(Listed entries):
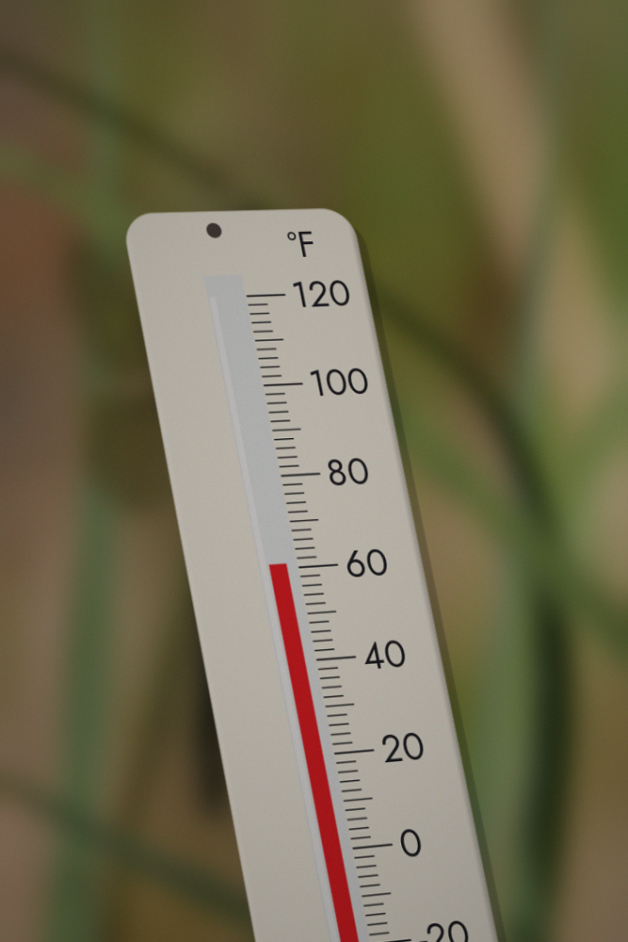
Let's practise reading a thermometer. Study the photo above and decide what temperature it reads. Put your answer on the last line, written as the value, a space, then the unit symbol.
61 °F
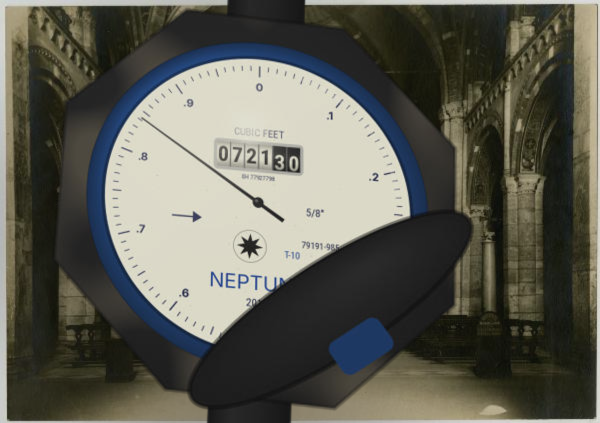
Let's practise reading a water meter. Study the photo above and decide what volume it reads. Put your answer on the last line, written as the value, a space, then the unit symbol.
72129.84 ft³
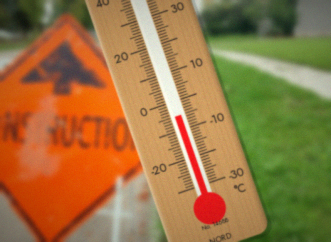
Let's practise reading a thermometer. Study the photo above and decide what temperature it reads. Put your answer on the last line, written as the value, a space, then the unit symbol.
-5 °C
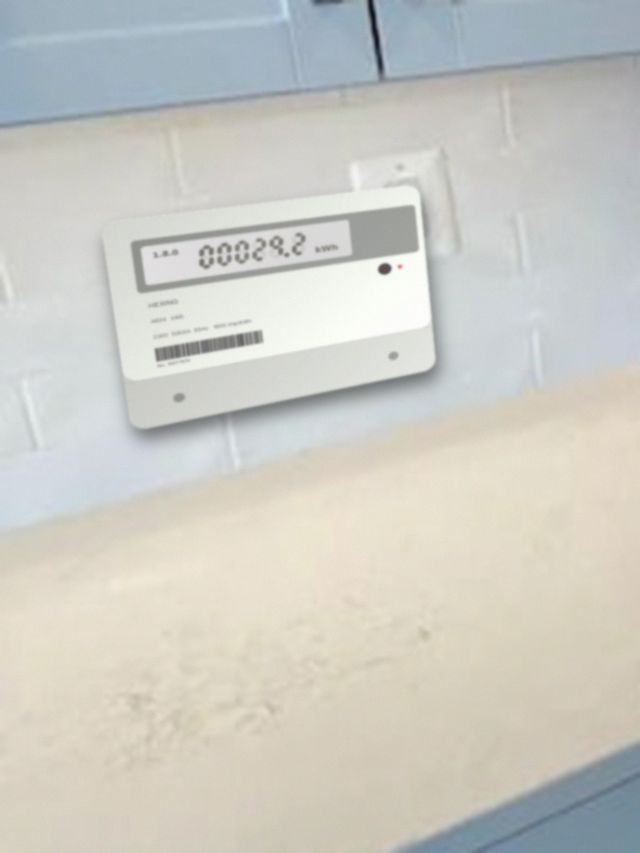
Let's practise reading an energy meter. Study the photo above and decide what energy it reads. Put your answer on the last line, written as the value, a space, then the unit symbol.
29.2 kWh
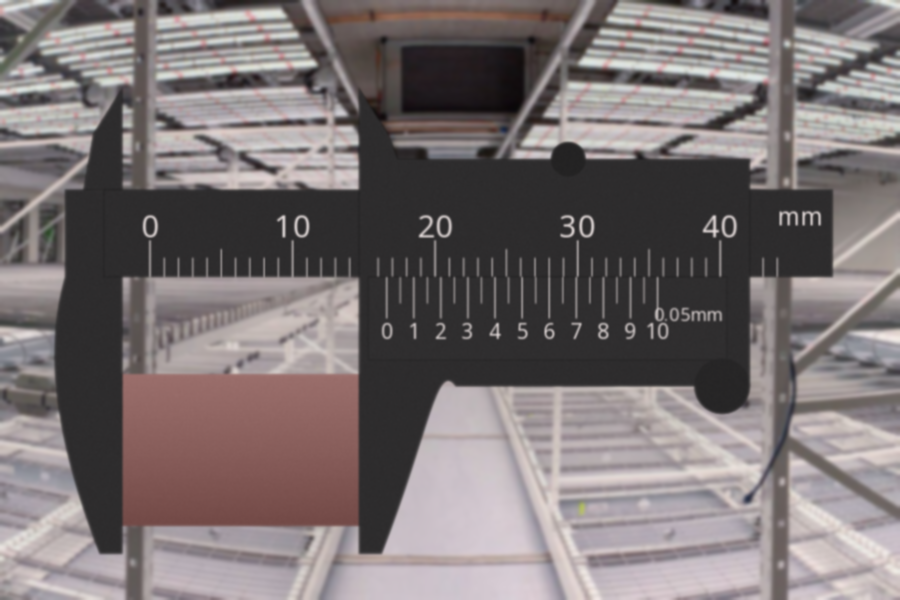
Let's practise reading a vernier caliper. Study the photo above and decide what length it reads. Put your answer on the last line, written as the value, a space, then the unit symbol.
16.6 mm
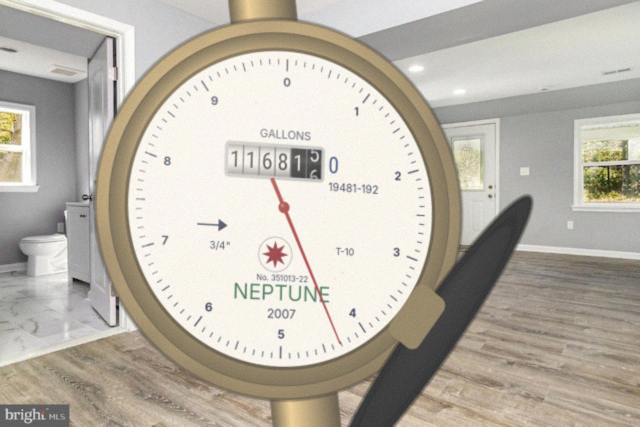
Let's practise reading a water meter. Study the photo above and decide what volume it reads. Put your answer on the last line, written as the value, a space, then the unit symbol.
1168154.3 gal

(Brief):
Can you copy every line above word for word, leaving the pictures out?

(Exercise output):
Let's practise reading a thermometer. Study the photo above and decide what temperature it reads. Put your answer on the last line, written as the value, a space, then the unit symbol.
61 °F
Let's practise reading a water meter. Study the photo above and decide what volume it reads. Put your answer on the last line, written as the value, a space, then the unit symbol.
72129.84 ft³
Let's practise reading a thermometer. Study the photo above and decide what temperature it reads. Put your answer on the last line, written as the value, a space, then the unit symbol.
-5 °C
Let's practise reading an energy meter. Study the photo above and decide what energy it reads. Put your answer on the last line, written as the value, a space, then the unit symbol.
29.2 kWh
Let's practise reading a vernier caliper. Study the photo above and decide what length it reads. Put your answer on the last line, written as the value, a space, then the unit symbol.
16.6 mm
Let's practise reading a water meter. Study the photo above and decide what volume it reads. Put your answer on the last line, written as the value, a space, then the unit symbol.
1168154.3 gal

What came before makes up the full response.